Future tunnel systems can embed AI-based pressure modeling in closed loop control systems. Here, facial pressure, slurry flow and TBM speed are continuously adjusted based on predictive feedback rather than static operator settings. This opens the door to more autonomous tunnel operations.

Payment forecast

Tunnel-induced settlements are affected by many interrelated variables such as tunnel shape, depth, groundwater conditions, soil stiffness, and construction methods. AI models trained with geotechnical monitoring data including standard penetration test (SPT) values, moisture content, unit weight, elastic modulus of elasticity, and Poisson ratio, were used to predict surface deformation with impressive reliability. ANN is also the most widely used method here, but hybrid models that integrate PSO or SVMs show enhanced prediction capabilities by improving network parameters optimization and more effectively dealing with nonlinear classification boundaries, thereby increasing the accuracy and generalization of the model in complex geological engineering conditions.

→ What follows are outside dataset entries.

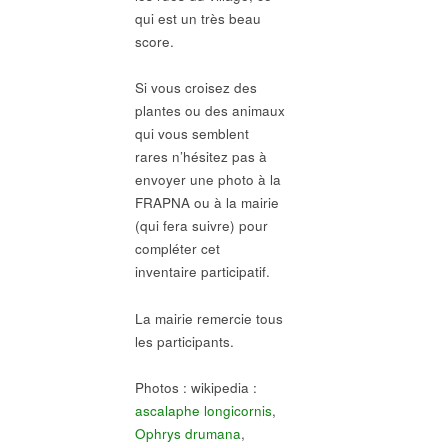
qui est un très beau
score.
Si vous croisez des
plantes ou des animaux
qui vous semblent
rares n’hésitez pas à
envoyer une photo à la
FRAPNA ou à la mairie
(qui fera suivre) pour
compléter cet
inventaire participatif.
La mairie remercie tous
les participants.
Photos : wikipedia :
ascalaphe longicornis
,
Ophrys drumana
,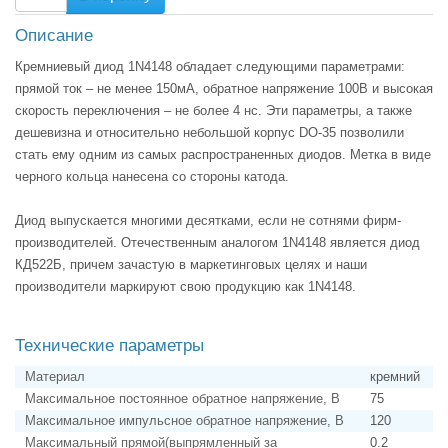
Описание
Кремниевый диод 1N4148 обладает следующими параметрами:
прямой ток – не менее 150мА, обратное напряжение 100В и высокая
скорость переключения – не более 4 нс. Эти параметры, а также
дешевизна и относительно небольшой корпус DO-35 позволили
стать ему одним из самых распространенных диодов. Метка в виде
черного кольца нанесена со стороны катода.
Диод выпускается многими десятками, если не сотнями фирм-
производителей. Отечественным аналогом 1N4148 является диод
КД522Б, причем зачастую в маркетинговых целях и наши
производители маркируют свою продукцию как 1N4148.
Технические параметры
Материал
кремний
Максимальное постоянное обратное напряжение, В
75
Максимальное импульсное обратное напряжение, В
120
Максимальный прямой(выпрямленный за
0.2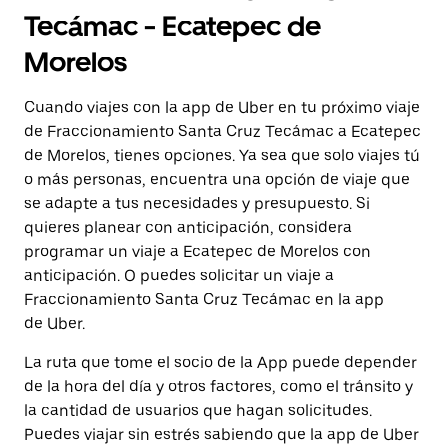
Tecámac - Ecatepec de
Morelos
Cuando viajes con la app de Uber en tu próximo viaje
de Fraccionamiento Santa Cruz Tecámac a Ecatepec
de Morelos, tienes opciones. Ya sea que solo viajes tú
o más personas, encuentra una opción de viaje que
se adapte a tus necesidades y presupuesto. Si
quieres planear con anticipación, considera
programar un viaje a Ecatepec de Morelos con
anticipación. O puedes solicitar un viaje a
Fraccionamiento Santa Cruz Tecámac en la app
de Uber.
La ruta que tome el socio de la App puede depender
de la hora del día y otros factores, como el tránsito y
la cantidad de usuarios que hagan solicitudes.
Puedes viajar sin estrés sabiendo que la app de Uber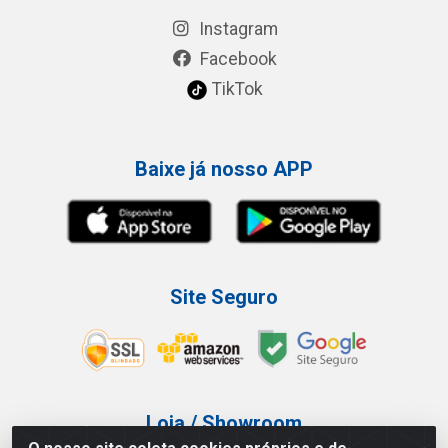
Instagram
Facebook
TikTok
Baixe já nosso APP
Site Seguro
Loja / Showroom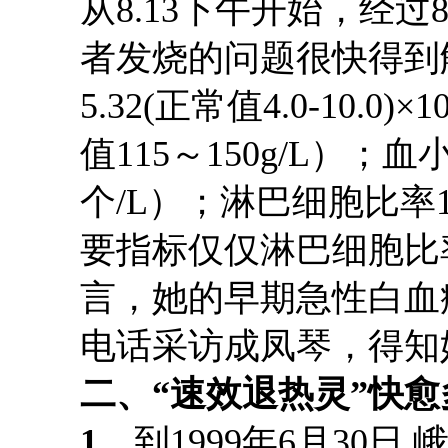
从
8.13
下午开始，经过
者发烧的问题
很快得到
5.32(
正常值
4.0-10.0)×1
值
115
～
150g/L
）
；
血
个
/L
）
；
淋巴细胞比率
要指标仅仅淋巴细胞比
言，她的早期急性白血
电话采访成凤琴，得知
二、
“
速效退热灵
”
快愈
1
、
到
1999年6月30日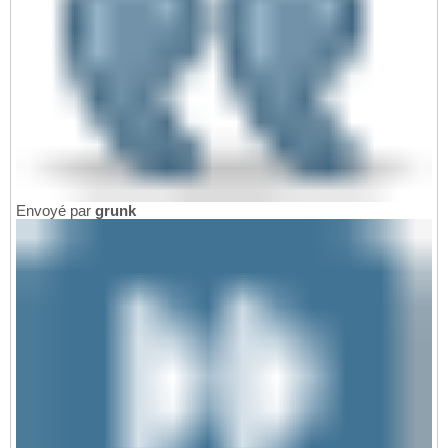
Envoyé par
grunk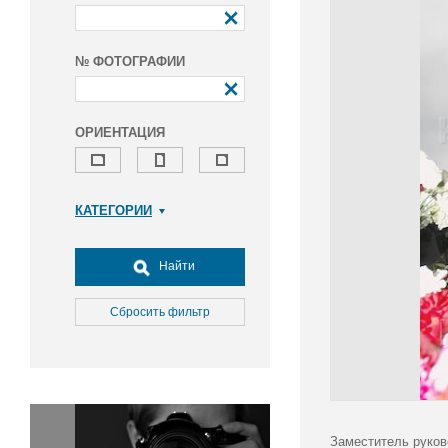
№ ФОТОГРАФИИ
ОРИЕНТАЦИЯ
КАТЕГОРИИ
Армия и ВПК
Досуг, туризм и отдых
Найти
Культура
Медицина
Сбросить фильтр
Наука
Образование
Общество
Окружающая среда
Политика
Заместитель руков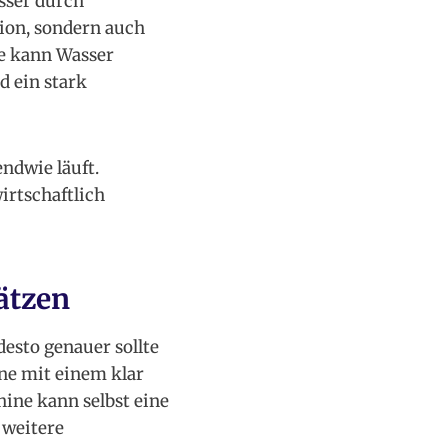
sser durch
ion, sondern auch
ne kann Wasser
d ein stark
ndwie läuft.
irtschaftlich
ätzen
desto genauer sollte
ine mit einem klar
hine kann selbst eine
 weitere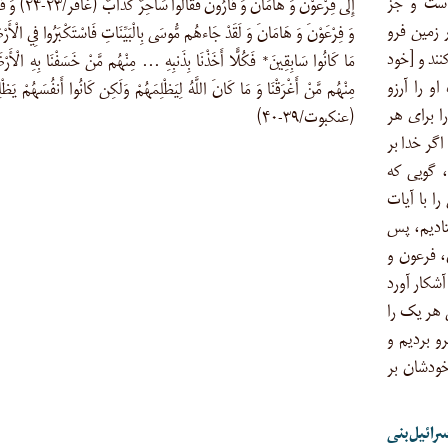
 است و جز
إِلَى فِرْعَوْنَ وَ هَامَانَ وَ قَارُونَ فَقَ
ر زمین فرو
وَ فِرْعَوْنَ وَ هَامَانَ وَ لَقَدْ جَاءهُم مُّوسَى بِالْبَيِّنَاتِ فَاسْتَكْبَرُوا فِي الْأَ
نند و [خود
مَا كَانُوا سَابِقِينَ* فَكُلًّا أَخَذْنَا بِذَنبِهِ … مِنْهُم مَّنْ خَسَفْنَا بِهِ الْأَر
و را آرزو
مِنْهُم مَّنْ أَغْرَقْنَا وَ مَا كَانَ اللَّهُ لِيَظْلِمَهُمْ وَلَكِن كَانُوا أَنفُسَهُمْ يَظْ
ا براى هر
(عنکبوت/۳۹-۴۰)
اگر خدا بر
ى، گویى که
به‌یقین موسى را با آیات
تادیم، پس
است (غافر/۲۳-۲۴). قارون، فرعون و
آشکار آورد
 هر یک را
و بردیم و
خودشان بر
ی‎‌اسرائیل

Anne dominates the landscape, but other AI approaches emerge with special features. ANFI, which combines fuzzy logic and neural networks, is used when interpretability and rule-based inference are required. This is useful in scenarios where data is limited or where decision logic is important for engineering validation. Convolutional neural networks (CNNS) and long-term memory (LSTM) networks have also been investigated in limited studies. CNNs are suitable for analysis of spatial or image-based data, such as tunnel face images and rock discontinuity patterns. LSTM networks, on the other hand, can be applied to monitoring sensor data from TBMS or Grand Instruments during tunnel advance.

It's not that there's no such challenge

Of course, AI is not the ultimate solution. Baghbani et al and Liu et al note that they rely on a “black box” model that lacks transparency. Engineers still need to understand the geodynamics behind numbers, especially when model predictions conflict with field observations.

Data quality remains a hurdle. AI models are as good as the data they are trained. Inconsistent sensor calibrations, missing records, or biased datasets can loosen predictions. Therefore, many researchers have recommended a hybrid approach to combining physics-based modeling with AI to balance interpretability and performance.

AI is essentially restructuring tunnel engineering by providing powerful tools for prediction, automation and adaptive decision-making. From optimizing TBM performance and stabilizing facial pressure, AI improves both the safety and efficiency of underground construction. While challenges remain particularly surrounding data quality and model transparency, traditional engineering expertise and integration of AI demonstrate a shift towards smarter, more resilient tunnel systems. As research advances and real-time data become more accessible, AI is set up to become an essential asset in meeting the growing demand for underground infrastructure development.

reference

Baghbani, Abolfazl, et al. “Applications of artificial intelligence in geotechnology: a cutting-edge review.” Earth Science ReviewVol. 228, May 1, 2022, p. 103991, www.sciencedirect.com/science/article/abs/pii/s00128252222000757?via%3dihub, https://doi.org/10.1016/j.earsirev.2022.103991 [Accessed 5 Jun 2025].

Liu, Lianbaichao, et al. “Artificial intelligence in tunnel structures: a comprehensive review of hotspots and frontier topics.” Geohazard MechanicsDecember 1, 2023, https://doi.org/10.1016/j.ghm.2023.11.004 [Accessed 5 Jun 2025].

• Amy Daniel studied civil engineering at Bath University and was selected as one of five early career contributors. Ground Engineering Magazine for 2025.